Que du bonheur !
À l’issue des derniers championnats du monde d’athlétisme de Paris, quel a été le meilleur coureur français ? Certainement pas l’un de nos marathoniens plutôt décevants lors de ce mondial. Mon coup de cœur (et il en fit chavirer plus d’un) irait plutôt à ce grand échassier, blond antillais ( !) , dévorant ses proies dans les tout derniers mètres de son tour de piste , Marc RAQUIL.
D’accord, par rapport à vous, sa distance est courte, très courte même , le 400 mètres. Cette même distance qu’on vous demande de répéter 6, 8 ou 10 fois lors des fameuses séances d’entraînement appelées VMA ou résistance dure selon les générations. Indispensable pour progresser diront les pros et les revues spécialisées ! Séances que vous haïssez, que vous appréhendez à cause de la violence de l’effort à fournir avec ce manque d’oxygène qui vous brûle la poitrine, cet acide lactique qui rend vos jambes dures comme du bois et cette dernière ligne droite qui monte, qui monte… mais qui descendait pour Raquil !
Cette souffrance qui devient jouissive seulement lorsque la séance est terminée, le devoir accompli …

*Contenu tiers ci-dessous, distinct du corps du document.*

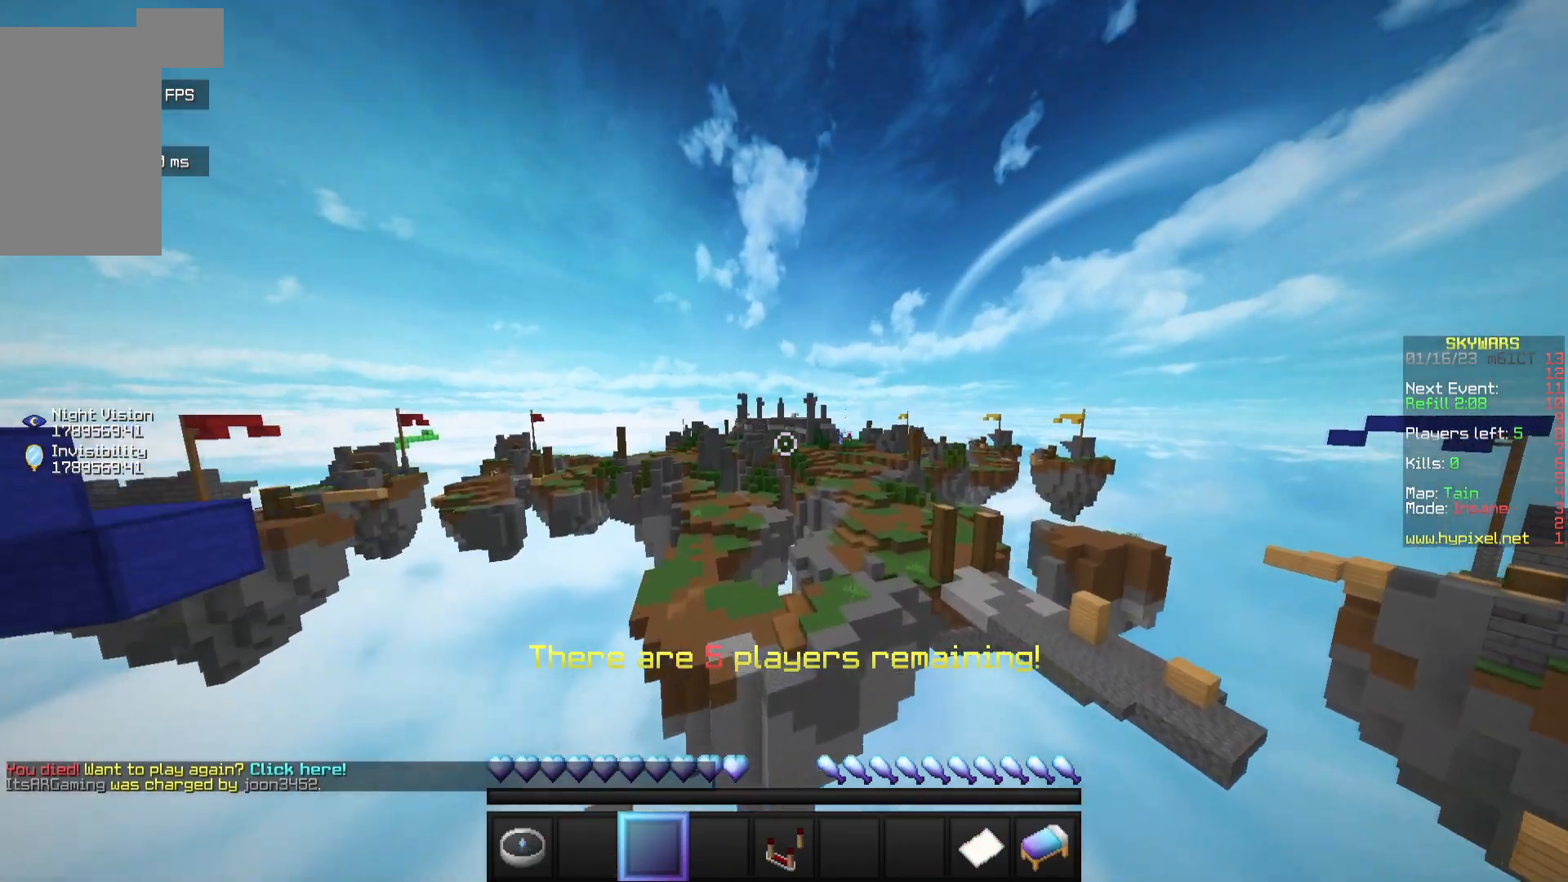
{"keys": ["w"], "mouse": ["right"], "events": []}
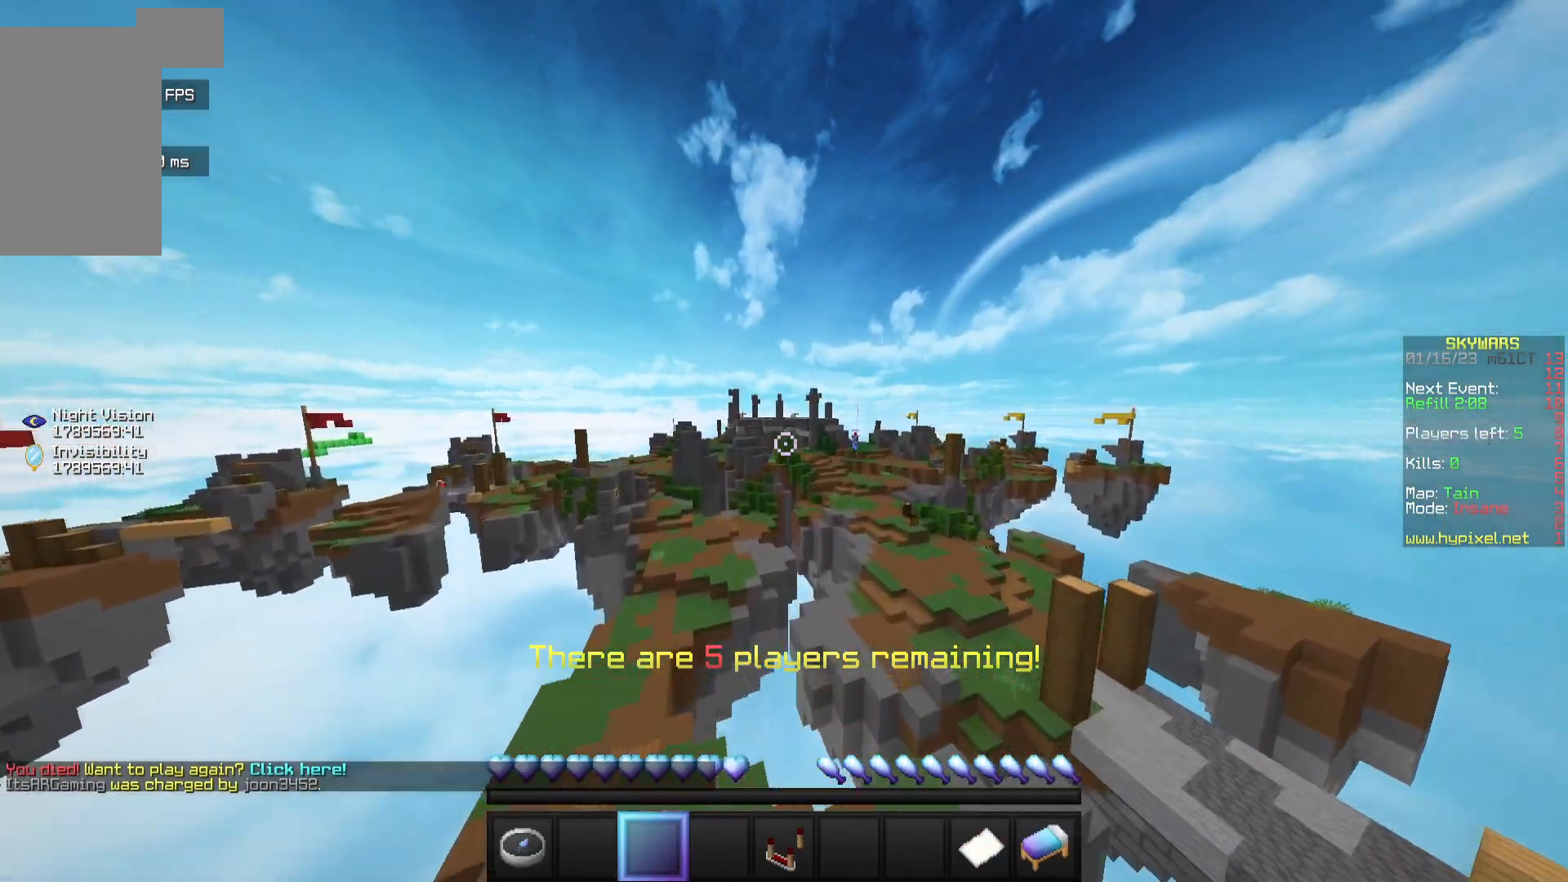
{"keys": ["w"], "mouse": [], "events": [[300, "mouse_right", "up"]]}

Depuis la fameuse Coupe du monde de foot de 98 , jamais un événement sportif n’avait suscité autant d’engouement. Dès le lendemain je vois ainsi trois joggers inconnus, sur ma piste fétiche du Mans. Tout en palabrant sur ce fameux Raquil, ils « joggent » lentement au premier couloir… ce qui énerve passablement les pur-sang de l’athlé du style « peuvent pas courir autre part ceux-là.» Après ce jogging , les trois apprentis athlètes se testent à deux reprises sur un 200 nm . Ils désirent certainement comparer leur performance avec celle du champion vu la veille à la télé. Constat sans appel, 35 secondes à leur chrono tandis que le grand Marc effectue le double de distance en moins de 45 secondes ( soit 32 km/h). Pour moi, la réussite de ces championnats c’était cela !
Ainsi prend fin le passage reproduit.